For the record, none of our liberties or freedoms was ever threaten by either Iraq or Afghanistan. Neither the Taliban nor Saddam Hussein, with their backward military apparatus, were ever a real threat to the greatest military fighting machine ever known to humanity, a machine that spent by 2012 over $711 billion annually, representing about 41 percent of the world’s total military spending or equal to the next 14 countries combined!

We invaded other countries on flimsy excuses, Iraq masterminded 9/11 and had weapons of mass destruction (both proved false) and the Taliban was hiding bin Laden (it seems to have been our allies in Pakistan) because our neoconservative goal was an economically driven venture requiring the establishment of political dominance in volatile regions. When we spoke about bringing freedom to these nations, our political leaders never meant democratic freedoms; but rather, the freedom for us to penetrate their markets. So while our nation and our soldiers heard political freedom, the architects of the war meant a neoliberal global policy beneficial to the U.S. economic elite: the freedom for the few to make money. We have asked our young to kill and die for the sake of empire building, not nation building.

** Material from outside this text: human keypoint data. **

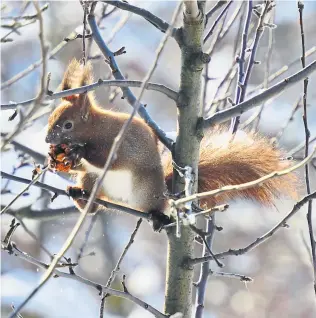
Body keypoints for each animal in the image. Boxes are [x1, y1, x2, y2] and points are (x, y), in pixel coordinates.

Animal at [45, 59, 298, 229]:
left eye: (67, 125)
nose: (47, 139)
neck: (96, 129)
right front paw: (54, 159)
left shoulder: (122, 141)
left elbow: (112, 159)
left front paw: (78, 152)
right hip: (93, 181)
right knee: (93, 208)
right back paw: (79, 194)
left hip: (148, 191)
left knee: (151, 207)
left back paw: (158, 216)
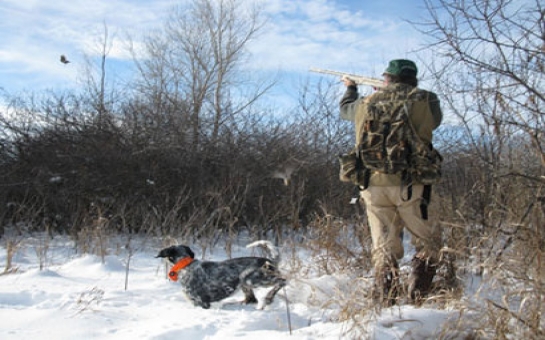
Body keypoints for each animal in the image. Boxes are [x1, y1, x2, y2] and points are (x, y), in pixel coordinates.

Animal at [154, 240, 284, 310]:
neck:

The senseless death of a single person is one death too many. Multiply that by 6,945 times and we developed an American human crisis. And if we, for just a moment, stop being so U.S.-centric, only valuing American lives, we would recognize that the death of that one person really needs to be multiplied by 298,000 to 354,000 times to include contractors, allied personal, allied troops, civilians, opposition forces, journalists, NGO workers, and humanitarians; thus creating a human catastrophe, while we who remained civilians went happily about our lives only to give scant recognition of the massacre until boarding a plane where those in uniform happened to be present and were thanked.

Complicate these numbers with the Department of Defense undercounting of Americans wounded in action at 52,010; even though more than 970,000 disability claims have been registered with the VA by Iraq and Afghanistan veterans since March 2014. Absent from the official carnage counting contributes to their absence from the nation’s consciousness. Maybe this might explain the half-hearted attempt made at airports to honor those who sacrifice much for a political adventure that had little, if anything to do with the security of the United States.

And yet, while waiting to board my plane, I can’t help but wonder if maybe a better way to honor these men and women might not necessarily be to allow them to pre-board. Maybe a more meaningful gesture might be to properly fund the VA and not continue to cut their benefits as advocated by the very same politicians whose saber-rattling sent them to an unjust war? Maybe we can provide professional trauma counseling and suicide prevention programs? Maybe we can adequately fund educational and job-training programs? And for God’s sake, maybe we should provide proper medical attention and disability support through a state of the arts VA program that attempts to bring healing to the damage we inflicted upon these young women and men.

I was against these wars from the start. I was also against the previous wars. And for the record, I am already against the next war. Nevertheless, regardless of our stance, we as a nation have a grave responsibility to those whom we send, based on a warp understanding of patriotism, to storm the very gates of Hell. And while I don’t mind that they pre-board the plane before me, somehow, I doubt this is enough. Gratitude is but an empty gesture if we leave these soldiers to soldier alone the consequences of what this nation asked them to do.